We have also disregarded the numerous objections to testimony, found scattered through the depositions. A motion to suppress depositions, or parts of depositions, must, in equity, precede the hearing, as at law it must precede the swearing of the jury; because, .if suppressed, it may be necessary to continue the cause, or take other steps to replace the evidence thus excluded.

The ground being adjudged a highway and public levee, it becomes a question what order should be made respecting the several buildings erected upon it pending this litigation.

That they were wrongfully placed there, in violation of the injunction, is evident. Even if erected innocently, their removal would be the legitimate result of this decision, unless the public should suffer them to remain.

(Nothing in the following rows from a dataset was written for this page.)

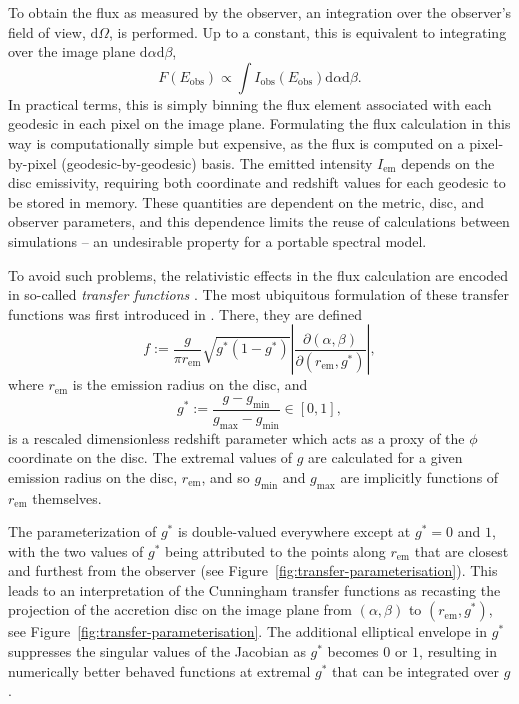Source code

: \documentclass[fleqn,usenatbib]{mnras}
\renewcommand{\d}{\text{d}}
\newcommand{\rhoem}{r_\text{em}}
\newcommand{\jacobian}[2]{\left\lvert \frac{\partial #1}{\partial #2} \right\rvert}
\begin{document}
To obtain the flux as measured by the observer, an integration over the
observer's field of view, $\d \Omega$, is performed. Up to a constant, this is
equivalent to integrating over the image plane $\d \alpha \d \beta$,
\begin{equation}
\label{eq:integrate-impact-params}
F(E_\text{obs}) \propto \int I_\text{obs}(E_\text{obs}) \d \alpha \d \beta.
\end{equation}
In practical terms, this is simply binning the flux element associated with each
geodesic in each pixel on the image plane. Formulating the flux calculation in
this way is computationally simple but expensive, as the flux is computed on a
pixel-by-pixel (geodesic-by-geodesic) basis. The emitted intensity $I_\text{em}$
depends on the disc emissivity, requiring both coordinate and redshift values
for each geodesic to be stored in memory. These quantities are dependent on the
metric, disc, and observer parameters, and this dependence limits the reuse of
calculations between simulations -- an undesirable property for a portable
spectral model.

To avoid such problems, the relativistic effects in the flux calculation are
encoded in so-called \emph{transfer functions}
\citep[e.g.][]{brenneman_constraining_2006}. The most ubiquitous formulation of
these transfer functions was first introduced in \cite{cunningham_effects_1975}.
There, they are defined
\begin{equation}
    \label{eq:cunn-transfer-function}
    f:=\frac{g}{\pi \rhoem} \sqrt{g^\ast(1 - g^\ast)} \jacobian{(\alpha, \beta)}{(\rhoem, g^\ast)},
\end{equation}
where $\rhoem$ is the emission radius on the disc, and
\begin{equation}
    g^\ast := \frac{g - g_\text{min}}{g_\text{max} - g_\text{min}} \in [0, 1],
\end{equation}
is a rescaled dimensionless redshift parameter which acts as a proxy of the
$\phi$ coordinate on the disc. The extremal values of $g$ are
calculated for a given emission radius on the disc, $\rhoem$, and so
$g_\text{min}$ and $g_\text{max}$ are implicitly functions of $\rhoem$
themselves.

The parameterization of $g^\ast$ is double-valued everywhere except at $g^\ast =
0$ and $1$, with the two values of $g^\ast$ being attributed to the points along
$\rhoem$ that are closest and furthest from the observer (see
Figure~\ref{fig:transfer-parameterisation}). This leads to an interpretation of the
Cunningham transfer functions as recasting the projection of the accretion disc
on the image plane from $(\alpha, \beta)$ to $(\rhoem, g^\ast)$, see
Figure~\ref{fig:transfer-parameterisation}. The additional elliptical envelope in
$g^\ast$ suppresses the singular values of the Jacobian as $g^\ast$ becomes $0$
or $1$, resulting in numerically better behaved functions at extremal $g^\ast$
that can be integrated over $g$.
\end{document}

But they occupy an inconsiderable part of a long line of front, leaving above, below and between them abundant space for the public accommodation, both for the present and for an indefinite future. Their removal is not to be ordered by way of retribution, for equity scorns revenge; and it cannot be done at present on the ground of necessity, for their place is not required for the only use to which it can be lawfully devoted.

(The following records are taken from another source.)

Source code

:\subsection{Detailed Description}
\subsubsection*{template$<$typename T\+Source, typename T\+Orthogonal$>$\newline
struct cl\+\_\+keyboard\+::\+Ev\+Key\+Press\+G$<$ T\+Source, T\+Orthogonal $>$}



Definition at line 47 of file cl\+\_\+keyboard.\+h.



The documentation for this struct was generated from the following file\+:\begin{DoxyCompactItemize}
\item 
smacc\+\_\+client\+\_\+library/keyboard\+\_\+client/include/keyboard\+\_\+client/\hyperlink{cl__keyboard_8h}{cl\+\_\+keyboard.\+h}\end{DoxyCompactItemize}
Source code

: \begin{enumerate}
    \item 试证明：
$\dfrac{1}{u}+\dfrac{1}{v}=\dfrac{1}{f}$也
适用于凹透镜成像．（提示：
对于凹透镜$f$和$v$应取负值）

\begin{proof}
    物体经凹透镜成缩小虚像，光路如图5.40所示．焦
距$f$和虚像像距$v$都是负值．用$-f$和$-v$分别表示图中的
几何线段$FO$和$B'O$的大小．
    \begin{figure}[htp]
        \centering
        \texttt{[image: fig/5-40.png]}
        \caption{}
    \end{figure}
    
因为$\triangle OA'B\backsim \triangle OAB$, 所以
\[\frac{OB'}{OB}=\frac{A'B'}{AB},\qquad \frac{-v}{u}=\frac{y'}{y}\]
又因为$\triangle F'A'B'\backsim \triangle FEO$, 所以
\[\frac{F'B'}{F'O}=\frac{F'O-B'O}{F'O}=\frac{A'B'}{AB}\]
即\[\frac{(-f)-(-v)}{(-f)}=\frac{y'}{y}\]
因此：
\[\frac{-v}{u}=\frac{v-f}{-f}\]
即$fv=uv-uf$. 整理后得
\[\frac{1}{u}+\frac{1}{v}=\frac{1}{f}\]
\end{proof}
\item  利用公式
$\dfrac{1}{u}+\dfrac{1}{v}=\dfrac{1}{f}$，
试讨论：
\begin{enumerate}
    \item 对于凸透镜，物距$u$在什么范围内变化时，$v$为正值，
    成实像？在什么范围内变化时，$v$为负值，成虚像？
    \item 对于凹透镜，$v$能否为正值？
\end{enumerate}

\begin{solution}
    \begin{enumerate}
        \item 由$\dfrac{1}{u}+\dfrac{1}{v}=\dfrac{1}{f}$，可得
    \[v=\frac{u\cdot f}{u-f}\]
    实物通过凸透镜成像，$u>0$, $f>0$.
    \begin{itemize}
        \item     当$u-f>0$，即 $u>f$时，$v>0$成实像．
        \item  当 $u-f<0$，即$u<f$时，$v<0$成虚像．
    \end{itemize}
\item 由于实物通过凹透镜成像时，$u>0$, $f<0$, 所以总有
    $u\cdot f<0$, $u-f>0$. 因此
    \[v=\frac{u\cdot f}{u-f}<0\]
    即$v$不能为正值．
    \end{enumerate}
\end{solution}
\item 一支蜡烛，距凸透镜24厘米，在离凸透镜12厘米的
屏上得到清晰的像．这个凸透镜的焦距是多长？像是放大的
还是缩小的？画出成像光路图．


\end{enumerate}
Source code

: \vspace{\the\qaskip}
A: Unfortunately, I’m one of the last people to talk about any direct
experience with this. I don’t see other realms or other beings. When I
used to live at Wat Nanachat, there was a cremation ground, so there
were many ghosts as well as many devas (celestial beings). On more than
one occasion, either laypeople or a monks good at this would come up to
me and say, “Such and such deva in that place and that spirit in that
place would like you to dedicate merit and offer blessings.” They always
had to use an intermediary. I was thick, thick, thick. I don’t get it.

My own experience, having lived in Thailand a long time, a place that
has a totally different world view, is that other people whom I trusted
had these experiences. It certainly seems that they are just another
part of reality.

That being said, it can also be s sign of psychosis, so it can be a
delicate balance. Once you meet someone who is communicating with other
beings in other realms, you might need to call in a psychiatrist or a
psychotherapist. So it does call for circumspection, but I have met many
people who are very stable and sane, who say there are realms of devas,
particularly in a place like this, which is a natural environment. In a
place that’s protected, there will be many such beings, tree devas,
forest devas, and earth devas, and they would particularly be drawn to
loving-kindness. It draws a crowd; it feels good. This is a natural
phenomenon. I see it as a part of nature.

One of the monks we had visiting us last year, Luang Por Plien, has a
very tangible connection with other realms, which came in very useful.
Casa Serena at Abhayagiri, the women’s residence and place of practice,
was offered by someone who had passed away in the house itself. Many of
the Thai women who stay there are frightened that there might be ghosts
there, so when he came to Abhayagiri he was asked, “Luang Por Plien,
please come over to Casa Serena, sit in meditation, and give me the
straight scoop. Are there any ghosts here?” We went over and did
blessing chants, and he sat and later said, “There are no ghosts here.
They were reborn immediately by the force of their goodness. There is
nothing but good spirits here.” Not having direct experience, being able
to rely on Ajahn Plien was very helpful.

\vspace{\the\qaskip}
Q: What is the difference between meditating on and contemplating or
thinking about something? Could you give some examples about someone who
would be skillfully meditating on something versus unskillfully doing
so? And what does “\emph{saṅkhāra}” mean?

By the Spanish law, if one erects houses on public ground they must be pulled down, “ and if the corporation choose to retain them for their own use, they may do so.” And Domat says, “If it should happen that buildings should be constructed on a public square, they might either be demolished, if found convenient, or suffered to stand, on condition of pay*72ing rent or making some other amends to the public, if that be found more advantageous.” If this were authority here, we do not see its applicability to the present case. If one wrongfully builds on another’s land, the building belongs to the owner of the land. The city is not the owner, but the guardian of this ground. It is the right and duty of the corporation to see that it is kept in a fit state for use, to the extent of the public wants. But having no title in the soil, it can have none in the buildings. These being in the-highway, which is incapable of private ownership, belong to no one unless it be to him who built them. If he neglects to save them by removing them, the public, through the proper authorities, may destroy them, not wantonly, but to clear the ground when needed for its legitimate use.

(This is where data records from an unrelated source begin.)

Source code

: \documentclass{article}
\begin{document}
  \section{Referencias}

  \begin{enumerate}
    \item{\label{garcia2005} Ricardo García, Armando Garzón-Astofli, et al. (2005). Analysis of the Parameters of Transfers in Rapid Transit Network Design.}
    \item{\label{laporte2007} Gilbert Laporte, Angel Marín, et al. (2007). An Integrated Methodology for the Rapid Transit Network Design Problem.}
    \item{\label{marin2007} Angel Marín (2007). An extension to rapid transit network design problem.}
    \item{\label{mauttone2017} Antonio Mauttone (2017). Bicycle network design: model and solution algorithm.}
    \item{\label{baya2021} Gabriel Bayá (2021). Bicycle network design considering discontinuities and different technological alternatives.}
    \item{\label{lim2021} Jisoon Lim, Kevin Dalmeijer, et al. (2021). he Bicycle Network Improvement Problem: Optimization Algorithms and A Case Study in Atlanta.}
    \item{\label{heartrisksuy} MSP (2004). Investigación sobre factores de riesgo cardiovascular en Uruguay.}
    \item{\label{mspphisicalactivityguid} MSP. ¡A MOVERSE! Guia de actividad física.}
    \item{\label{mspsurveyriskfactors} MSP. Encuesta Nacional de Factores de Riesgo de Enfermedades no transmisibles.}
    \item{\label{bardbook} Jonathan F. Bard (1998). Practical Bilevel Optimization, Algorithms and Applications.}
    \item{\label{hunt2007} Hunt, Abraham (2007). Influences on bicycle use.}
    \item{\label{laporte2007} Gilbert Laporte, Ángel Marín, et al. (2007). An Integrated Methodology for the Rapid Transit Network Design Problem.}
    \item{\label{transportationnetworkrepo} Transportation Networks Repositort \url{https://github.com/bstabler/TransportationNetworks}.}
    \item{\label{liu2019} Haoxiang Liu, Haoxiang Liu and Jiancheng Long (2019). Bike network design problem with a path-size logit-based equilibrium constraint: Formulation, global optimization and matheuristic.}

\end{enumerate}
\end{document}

A decree will, therefore, be entered, declaring the public right, and making the injunction perpetual, and authorizing the city to remove all fences and other obstructions except the permanent buildings, which may remain until the further order of the District Court; to obtain which order, the city may apply by petition for the benefit of this decree, and for further directions whenever the interests of the public shall require it.

DECREE.

This cause came on to be heard upon the bill of Complaint, and the several answers thereto, and the replications, exhibits and testimony, and was argued by counsel. And the court finds that "Water-street, in the said city of Portland, is bounded on the east by the "Willamette River, from block eight on the south, including the street on the south side of said block, to the claim of John H. Couch on the north; and that the defendants, at the commencement of this suit, were about to obstruct said street, to the special injury of the plaintiff, as stated in the bill. Therefore, it is decreed that the defendants, and all persons claiming under any of them, be, and they hereby are perpetually enjoined from erecting buildings upon, or otherwise obstructing the said street; and that the *73defendants, Stephen Coffin, Daniel H. Lownsdale and W. W. Chapman, pay the costs of this suit in equal parts. And the court does not think fit to order the removal, at this time, of the building in the said street; but the city is hereby authorized to petition the District Court for the benefit of this decree, and for further directions, whenever such removal becomes necessary ; and, in the mean time, the city may remove, without such order, all fences and obstructions other than tenantable buildings, whenever the public convenience shall require it.